There are actually three falls in this area, but only two are now accessible by trail. Once you cross the bridge from the campground, you have a choice of going left to the lower falls (a short, .5-mile RT, hike with switchbacks) or right to the upper falls (a longer, 1.5-mile RT, hike through rolling hills up to the falls). Both hikes — and falls — are beautiful in their own way, and at about 2 miles roundtrip, a fairly easy hike to see such scenery and experience the two falls.
We ended the day with another hike at a fairly nearby waterfall — Dukes Creek Falls — located about 20 miles east of DeSoto Falls. Both of these waterfalls are about 90 miles north of Atlanta.
The hike to the falls from the parking lot was about 2.9-mile RT, with the first part of the trail an ADA accessible paved trail that leads to an overlook with a peek at the falls far below. From the overlook, the trail continues down a series of stairs onto an old forest road for a nice hike in the woods (and along the creek), before taking a sharp switchback down to the falls. When you get to the base, you discover several cascading waterfalls tumbling at the convergence of Davis Creek and Dukes Creek. At the falls, several viewing platforms offer multiple views of the main attraction: the dramatic, multi-tiered, 150-foot-tall drop of Dukes Creek Falls.
There are also a number of wineries located in the area, but we chose not to visit any of them. We’re not sure what is up with Georgia wine-tasting, but we are not willing to pay $20-30 for wine-tasting — anywhere. We have appreciated the many wineries where the tastings are free and we are okay with a $5-8 tasting fee, but when it hits double digits, the wine has to be exceptional… and Georgia wines are not so.
Finally Back on the Road!
We finally were able to pick up the trailer — more than three weeks after the accident — only to discover in the hotel parking lot that the repair shop had not been plugging in the unit, as they promised us they were doing — and we sat there with a slide that would not operate.
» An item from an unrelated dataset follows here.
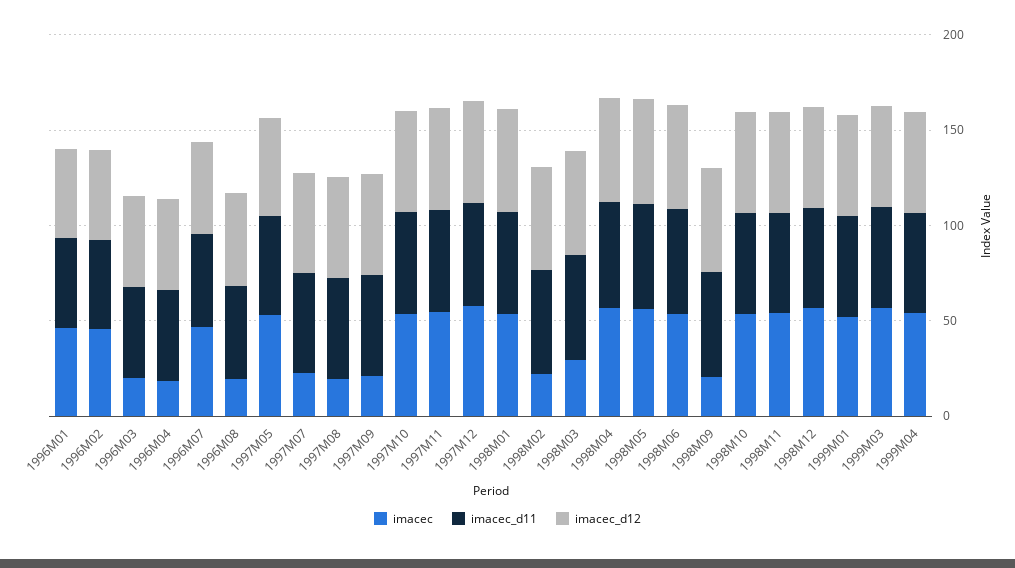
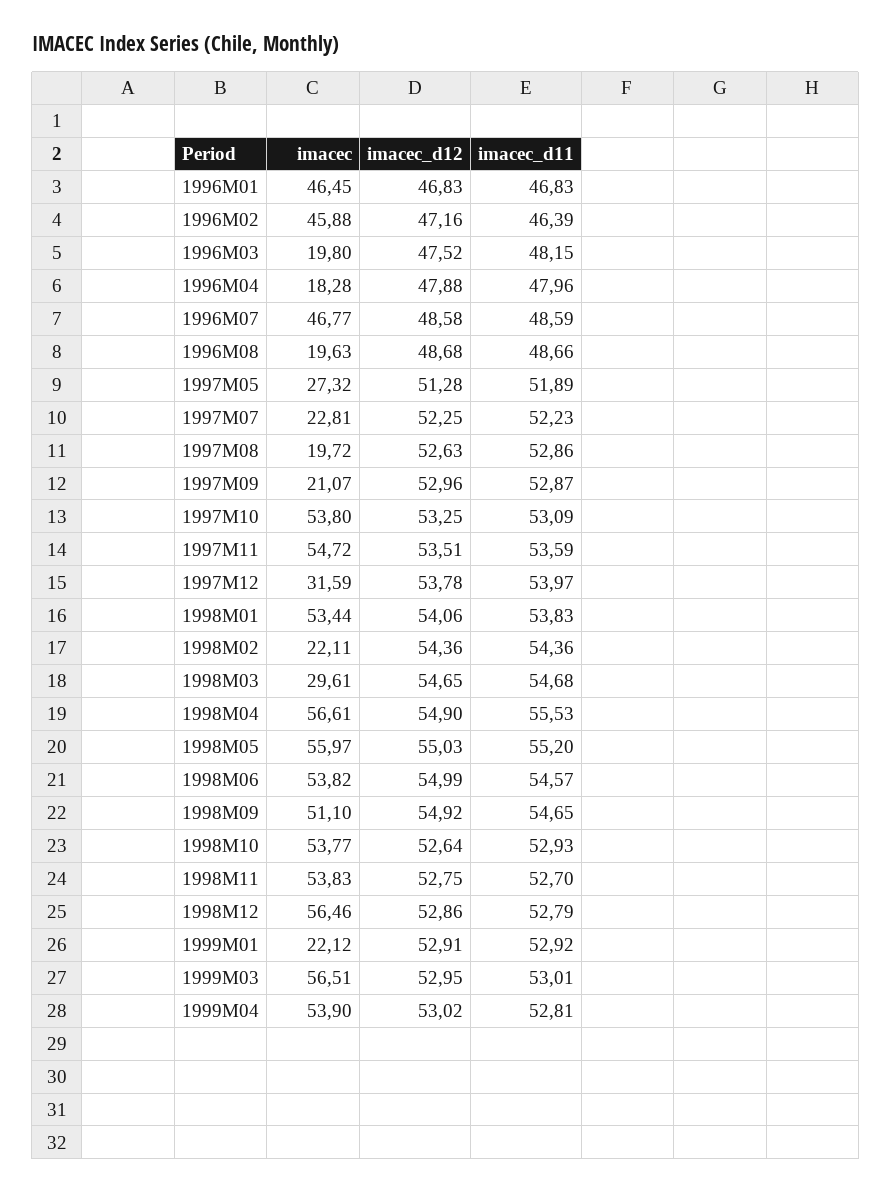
imacec, 1997M05: 50 -> 27.32
imacec, 1997M12: 60 -> 31.59
imacec, 1998M09: 20 -> 51.1
imacec, 1999M01: 50 -> 22.12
We decided to charge the battery with our Goal Zero Yeti electric generator all night… and not so amazingly, the battery was fully charged the next morning and the slide shut normally.
We hit the road for the Chatanooga, Tennessee, area… more than ready to continue this journey in peace.
Georgia will forever be remembered for the highs of reconnecting and rejoicing in family and the lows of a tire blowout and being stuck in a hotel for three weeks waiting for the repairs — and the many problems associated with those repairs.
The Original Itinerary
By the way, for those folks interested in our route planning. After leaving Atlanta, our plans were to head up to Greenville, South Carolina, for a few days before moving on to Ashville, North Carolina. From Ashville, moving on to the Great Smoky Mountains and then down into Chatanooga and the rest of Tennessee. As previously mentioned, we did get to spend some time in the Great Smoky Mountains — not just as much as we had planned — and we have had to truncate our time exploring Tennessee as well… which will be discussed in our next blog post.